Springfield Public Schools will seek a neutral third party to serve as mediator of collective bargaining negotiations between the district and the Springfield Federation of Paraprofessionals in hopes of soon reaching a fair and responsible contract for paraprofessionals, the district’s Labor Counsel and Chief Negotiator Sean Sweeney said today.

The decision comes on the heels of lengthy negotiations between the district and the union, which have resulted in an impasse linked directly to wages.

Sweeney said the recent claim by the union that the district only offered a two percent wage increase is “simply untrue.”

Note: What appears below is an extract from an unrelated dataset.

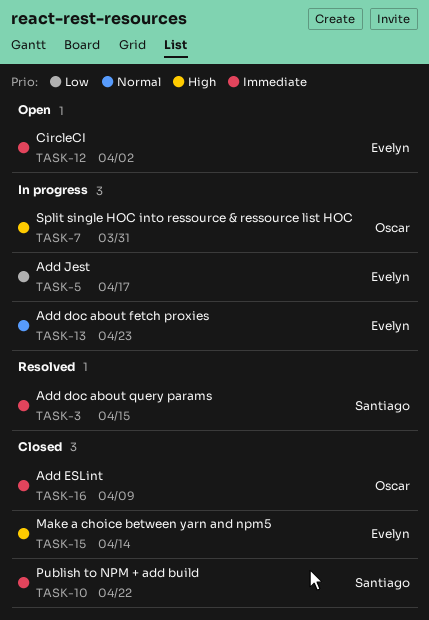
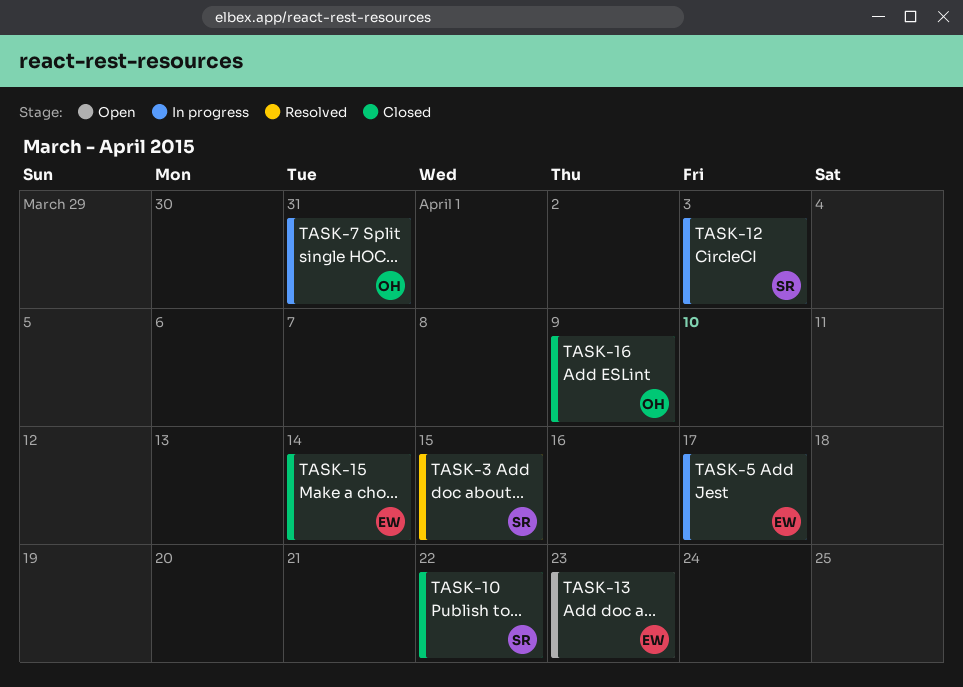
TASK-12, status: Open -> In progress
TASK-12, owner: Evelyn -> Santiago
TASK-12, due: Apr 2 -> Apr 3
TASK-13, status: In progress -> Open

“The district placed an offer on the table that is significantly more than two percent and to say otherwise is disingenuous and misleading at best,” said Sweeney. “The truth is the value of the deal the district placed on the table would yield paraprofessionals an average increase of 15 percent over four years. Not only that, but the deal offered is actually thirty percent higher than the hourly living wage, according to the union’s own source of reference, which is the Massachusetts Institute of Technology Living Wage Calculator.”

Sweeney said the current wage demand placed on the table by the Springfield Federation of Paraprofessionals totals an increase of 37 percent or $6.9 million over the next four years.  

“The district could not in good conscience agree to such a fiscally irresponsible and unsustainable contract,” said Sweeney.

Though the union’s current demand represents a decrease from the original 70 to 80 percent increase sought in early negotiations, the district’s agreement with the current demand would necessitate the need to make damaging budget cuts to other educational expenses, Sweeney said.

“I want to be very clear that the school district places a great deal of value and respect on the work of paraprofessionals,” said Sweeney. “However, Springfield Public Schools cannot operate with tunnel vision. The district always seeks to negotiate contracts that are both fair and in the best interest of the entire system and the contract with paraprofessionals can be no exception.”

Geared heavily towards veteran paraprofessionals, the union’s latest proposal includes salary increases ranging from 33 to 95 percent for paraprofessionals at the top of the pay scale, a raise that would place their compensation package close to the rate of teachers.

Sweeney pointed out that the district has several initiatives to underwrite educational expenses and provide teacher licensure support for paraprofessionals who seek to become teachers.

“The district has the best interests of students and staff in mind and has put forth a competitive contract offer to the union that is fair to paraprofessionals at every level,” said Sweeney.

He added also that the results of a recent study showed that the Springfield Public Schools offer for paraprofessionals would pay them at a rate that is higher than paraprofessional pay rates in many surrounding areas.

“I am hopeful that a third-party mediator will help the two parties align their priorities in a way that meets the needs of all involved,” said Sweeney.